### Texto dado ###

Hemos visto en el parlamento en acción el nuevo juego de las “cuotas
rosas” –una parodia ofensiva de las graves discriminaciones que las mujeres
viven en la vida real; con las mujeres de los partidos burgueses, unidas de
derecha a izquierda, dando codazos para ser puestas en lo más alto de las
listas en estas elecciones europeas, gritando contra un parlamento machista
pero sólo cuando se les impide escalar a los sillones del poder; mientras
que las empresarias, las señoras ricas, que ya están en los puestos que
cuentan, tratan de escalar más, de imponer sus “cuotas negras”, en un poder
político y económico basado en la opresión y la explotación, y que continúa
atacando cada vez más los derechos y las condiciones de vida de las mujeres.

Todo este alboroto, presente también en algunos movimientos de mujeres, está
a mil kilómetros de distancia de los problemas de las mujeres, que tienen en
cambio necesidad de derrocar todas las formas de este poder burgués, y
necesitan de la revolución….

###

Instrucciones de la tarea |
Por favor, reescribe el fragmento del texto sobre las cuotas rosas que comienza con "Todo este alboroto, presente" y continúa hasta "de la revolución….", y renombra "alboroto" como "revuelo".

### Datos mostrados ###

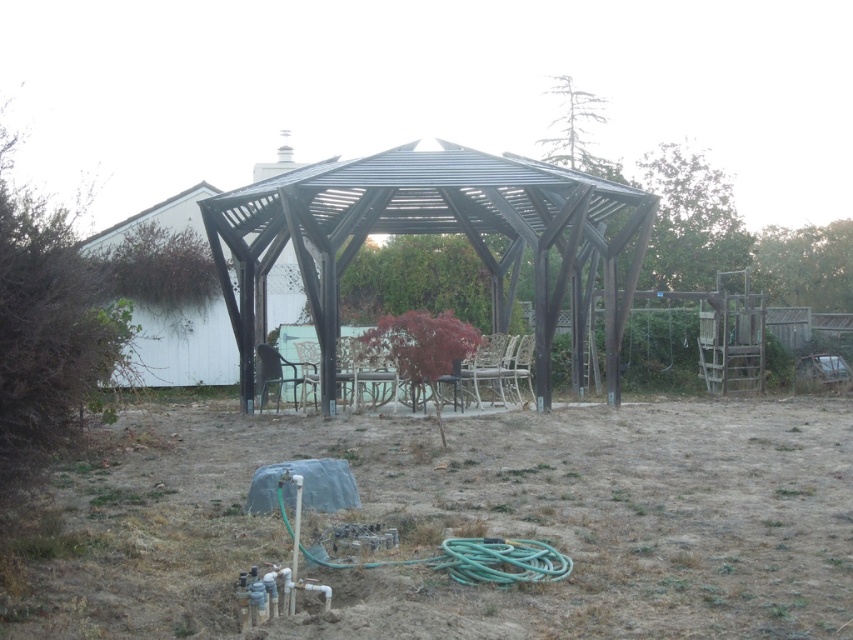
Question: Can you confirm if metallic black gazebo at center is wider than matte black pergola at left?

Choices:
 (A) no
 (B) yes

Answer: (B)

Question: Can you confirm if brown dry soil at center is wider than metallic gray chair at center?

Choices:
 (A) yes
 (B) no

Answer: (A)

Question: Among these points, which one is nearest to the camera?

Choices:
 (A) (503, 561)
 (B) (485, 358)
 (C) (262, 355)
 (D) (838, 586)

Answer: (D)

Question: Can you confirm if brown dry soil at center is bigger than metallic black gazebo at center?

Choices:
 (A) no
 (B) yes

Answer: (A)

Question: Which point is closer to the camera?

Choices:
 (A) green rubber garden hose at lower center
 (B) metallic gray chair at center
 (C) brown dry soil at center
 (D) matte black pergola at left

Answer: (C)

Question: Which of the following is the closest to the observer?

Choices:
 (A) (486, 340)
 (B) (550, 628)

Answer: (B)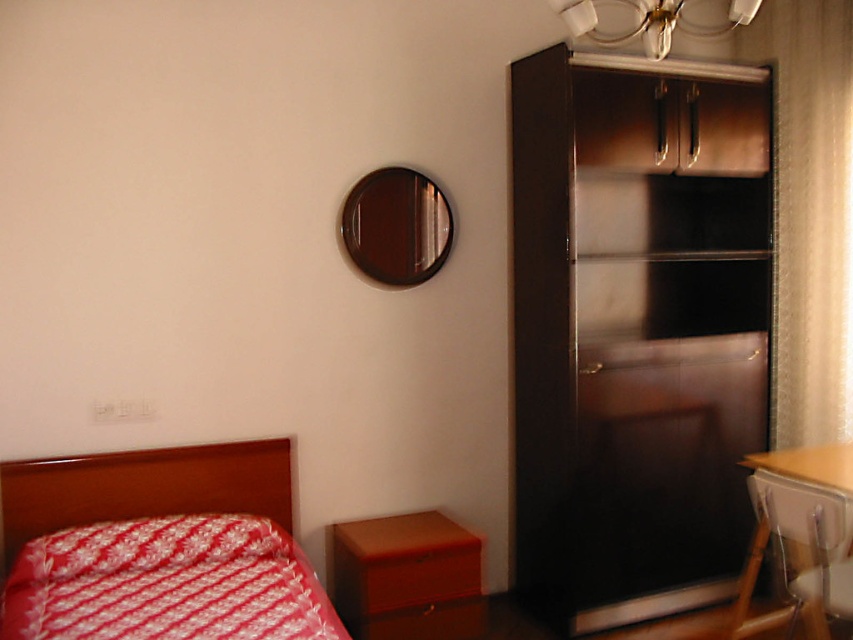
You are standing in the room and want to hang a picture frame that is 1 meter wide on the wall. The picture frame must be placed exactly where the point at point (x=671, y=330) is located. Is there enough space to hang the picture frame at that spot without overlapping any existing objects?

The point (x=671, y=330) is 3.58 meters away from the viewer. Since the picture frame is 1 meter wide, there is sufficient space to hang it at that location without overlapping any existing objects.

In the scene shown: You are standing in the room and want to determine which of the two points, point (805, 19) or point (364, 573), is closer to you. Based on the scene, which point is nearer?

Point (805, 19) is further to the viewer than point (364, 573), so the closer point is point (364, 573).

You are planning to move a large piece of furniture into the room. You have a choice between placing it near the black glossy cabinet at right or the metallic brass chandelier at upper center. Based on their sizes, which location would you choose to ensure the new furniture fits better?

The black glossy cabinet at right is larger in size than the metallic brass chandelier at upper center, so placing the new furniture near the black glossy cabinet at right would be more suitable as there is more space available.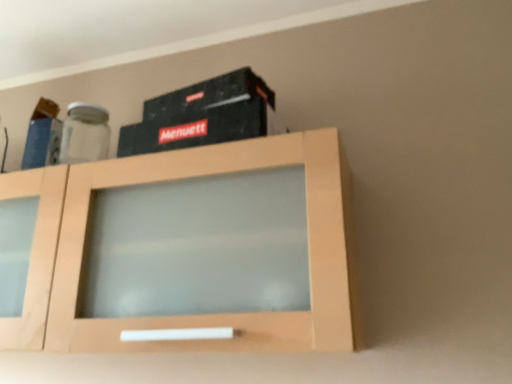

###

Respuesta al problema |
Todo este revuelo, presente también en algunos movimientos de mujeres, está
a mil kilómetros de distancia de los problemas de las mujeres, que tienen en
cambio necesidad de derrocar todas las formas de este poder burgués, y
necesitan de la revolución….